# Advise on Healthcare cover currently with VHI company plan



## TableEnd (30 Jan 2013)

Hi I am with VHI Company Plan. Big increase. It will cost €854 for me for the year. I am married but my husband is covered with Laya. I have been with VHI since birth so just have stayed there. I am still on my parents policy but reimburse them each month. We have two children but they are not currently covered under our health insurance. We would like to have another child in the future hopefully. I really want peace of mind from my insurance.

These are things that are important:
Maternity cover-I have gone public on both previous pregnancies and have no issue with doing that again. 
I am not bothered about private rooms I just want access to some private hospitals, I am not at this point worried about hip replacement procedures etc
The option of using a private hospital, semi private but am willing to pay an excess to bring down cost of premium.

What would be the best cover for me and cheapest! any advise much appreciated. Can't make out HIA website! 
Is there a cheaper alternative out there with another company or another plan within the VHI with similar cover that we might switch to.
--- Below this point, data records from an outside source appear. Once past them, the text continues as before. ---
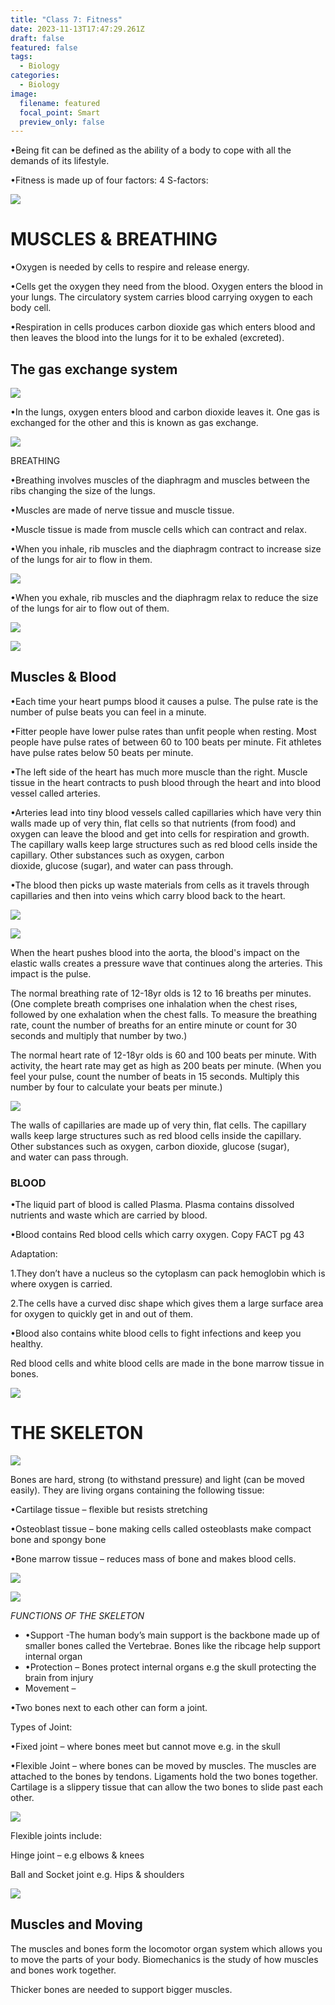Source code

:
 ```yaml
---
title: "Class 7: Fitness"
date: 2023-11-13T17:47:29.261Z
draft: false
featured: false
tags:
  - Biology
categories:
  - Biology
image:
  filename: featured
  focal_point: Smart
  preview_only: false
---
```

<!--StartFragment-->

•Being fit can be defined as the ability of a body to cope with all the demands of its lifestyle.

•Fitness is made up of four factors: 4 S-factors:

<!--EndFragment-->

![](fitness.png)

<!--StartFragment-->

# MUSCLES & BREATHING

<!--EndFragment-->

<!--StartFragment-->

•Oxygen is needed by cells to respire and release energy.

•Cells get the oxygen they need from the blood. Oxygen enters the blood in your lungs. The circulatory system carries blood carrying oxygen to each body cell.

•Respiration in cells produces carbon dioxide gas which enters blood and then leaves the blood into the lungs for it to be exhaled (excreted).

<!--EndFragment--><!--StartFragment-->

## The gas exchange system

<!--EndFragment--><!--StartFragment-->

![](respiratory-system.png)

•In the lungs, oxygen enters blood and carbon dioxide leaves it. One gas is exchanged for the other and this is known as gas exchange.

<!--EndFragment-->

![](gas-exchange-system.png)

<!--StartFragment-->

BREATHING

<!--EndFragment-->

<!--StartFragment-->

•Breathing involves muscles of the diaphragm and muscles between the ribs changing the size of the lungs.

•Muscles are made of nerve tissue and muscle tissue.

•Muscle tissue is made from muscle cells which can contract and relax.

<!--EndFragment--><!--StartFragment-->

•When you inhale, rib muscles and the diaphragm contract to increase size of the lungs for air to flow in them.

<!--EndFragment-->

![](inhalation.png)

<!--StartFragment-->

•When you exhale, rib muscles and the diaphragm relax to reduce the size of the lungs for air to flow out of them.

<!--EndFragment-->

![](exhalation.png)

![](inhalation-exhalation.gif)

<!--StartFragment-->

## Muscles & Blood

<!--EndFragment--><!--StartFragment-->

•Each time your heart pumps blood it causes a pulse. The pulse rate is the number of pulse beats you can feel in a minute.

•Fitter people have lower pulse rates than unfit people when resting. Most people have pulse rates of between 60 to 100 beats per minute. Fit athletes have pulse rates below 50 beats per minute.

•The left side of the heart has much more muscle than the right. Muscle tissue in the heart contracts to push blood through the heart and into blood vessel called arteries.

•Arteries lead into tiny blood vessels called capillaries which have very thin walls made up of very thin, flat cells so that nutrients (from food) and oxygen can leave the blood and get into cells for respiration and growth. The capillary walls keep large structures such as red blood cells inside the capillary. Other substances such as oxygen, carbon dioxide, glucose (sugar), and water can pass through.

•The blood then picks up waste materials from cells as it travels through capillaries and then into veins which carry blood back to the heart. 

<!--EndFragment-->

![](circulatory-system.gif)

![](heart.gif)

<!--StartFragment-->

When the heart pushes blood into the aorta, the blood's impact on the elastic walls creates a pressure wave that continues along the arteries. This impact is the pulse.

<!--EndFragment--><!--StartFragment-->

The normal breathing rate of 12-18yr olds is 12 to 16 breaths per minutes. (One complete breath comprises one inhalation when the chest rises, followed by one exhalation when the chest falls. To measure the breathing rate, count the number of breaths for an entire minute or count for 30 seconds and multiply that number by two.)

The normal heart rate of 12-18yr olds is 60 and 100 beats per minute. With activity, the heart rate may get as high as 200 beats per minute. (When you feel your pulse, count the number of beats in 15 seconds. Multiply this number by four to calculate your beats per minute.)

<!--EndFragment-->

![](blood-vessels.png)

<!--StartFragment-->

The walls of capillaries are made up of very thin, flat cells. The capillary walls keep large structures such as red blood cells inside the capillary. Other substances such as oxygen, carbon dioxide, glucose (sugar), and water can pass through.

<!--EndFragment-->

<!--StartFragment-->

### BLOOD

<!--EndFragment-->

<!--StartFragment-->

•The liquid part of blood is called Plasma. Plasma contains dissolved nutrients and waste which are carried by blood.

•Blood contains Red blood cells which carry oxygen. Copy FACT pg 43

Adaptation:

1.They don’t have a nucleus so the cytoplasm can pack hemoglobin which is where oxygen is carried.

2.The cells have a curved disc shape which gives them a large surface area for oxygen to quickly get in and out of them.

•Blood also contains white blood cells to fight infections and keep you healthy.

Red blood cells and white blood cells are made in the bone marrow tissue in bones.

<!--EndFragment-->

![](blood.png)

<!--StartFragment-->

# THE SKELETON

<!--EndFragment-->

![](skeleton.png)

<!--StartFragment-->

Bones are hard, strong (to withstand pressure) and light (can be moved easily). They are living organs containing the following tissue:

•Cartilage tissue – flexible but resists stretching

•Osteoblast tissue – bone making cells called osteoblasts make compact bone and spongy bone

•Bone marrow tissue – reduces mass of bone and makes blood cells.

<!--EndFragment-->

![](bone.png)

![](bone-anatomy.png)

<!--StartFragment-->

*FUNCTIONS OF THE SKELETON*

<!--EndFragment-->

<!--StartFragment-->

* •Support -The human body’s main support is the backbone made up of smaller bones called the Vertebrae. Bones like the ribcage help support internal organ
* •Protection – Bones protect internal organs e.g the skull protecting the brain from injury
* Movement –

•Two bones next to each other can form a joint.

Types of Joint:

•Fixed joint – where bones meet but cannot move e.g. in the skull

•Flexible Joint – where bones can be moved by muscles. The muscles are attached to the bones by tendons. Ligaments hold the two bones together. Cartilage is a slippery tissue that can allow the two bones to slide past each other.

![](joint.png)

<!--EndFragment--><!--StartFragment-->

Flexible joints include:

Hinge joint – e.g elbows & knees

Ball and Socket joint e.g. Hips & shoulders

<!--EndFragment-->

![](joints.jpg)

<!--StartFragment-->

## Muscles and Moving

<!--EndFragment-->

<!--StartFragment-->

The muscles and bones form the locomotor organ system which allows you to move the parts of your body. Biomechanics is the study of how muscles and bones work together.

Thicker bones are needed to support bigger muscles.

<!--EndFragment-->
I am hoping that someone has already waded through this stuff and can advise. If I could even knock 100 a year off my policy it would help so much. I feel bad about not having the kids on ours but we just can't stretch to it at the moment.


----------



## TableEnd (30 Jan 2013)

meant to add I am 31


----------



## snowyb (30 Jan 2013)

Hi Val Ally,

What is your renewal date?

Here are 4 alternative options to consider, one with each provider, they are the cheapest plans available which include private hospital cover.  All have a hospital excess.

Vhi alternative;
One Plan 250       Adult Price:  758pa   (Excess  250)

www.hia.ie/ci/comparison/step3?88&253/

Laya Healthcare;
Essential Connect Saver     Adult Price:  798pa  (Excess 250)

www.hia.ie/ci/comparison/step3?88&327/

Aviva:
Family Value      Adult Price:   834pa  (Excess 250)

www.hia.ie/ci/comparison/step3?88&289/

Glohealth:
Better Plan     Adult Price:   842pa (Excess 100)
Note children under 3 yrs of age are free with this plan.

www.hia.ie/ci/comparison/step3?88&298/

Just to point out that Laya Healthcare have a half price kids offer at present.
Health Smart Plan;  130pa per child


There are cheaper adult options available without private hospital cover with all four providers. 
Hope this throws some light on your decision making.

Snowyb


----------



## TableEnd (31 Jan 2013)

Many thanks Snowyb, my renewal was Jan.
But when I read that VHI are putting up their premiums I thought I better start looking. I pay by direct debit. So I probably can't cancel at this point?


----------



## snowyb (31 Jan 2013)

What date in January is your renewal?

You have upto 14 days after your renewal date to change your mind.
You can change to a different plan with VHI or you can change to a new provider.
Otherwise, if its gone past 14 days, you are locked into a years contract with VHI.

Snowyb


----------



## snowyb (4 Feb 2013)

Hi lindalinda,

What was your renewal date and what plan are you currently on?
Is it a family policy or an individual one?

Snowyb


----------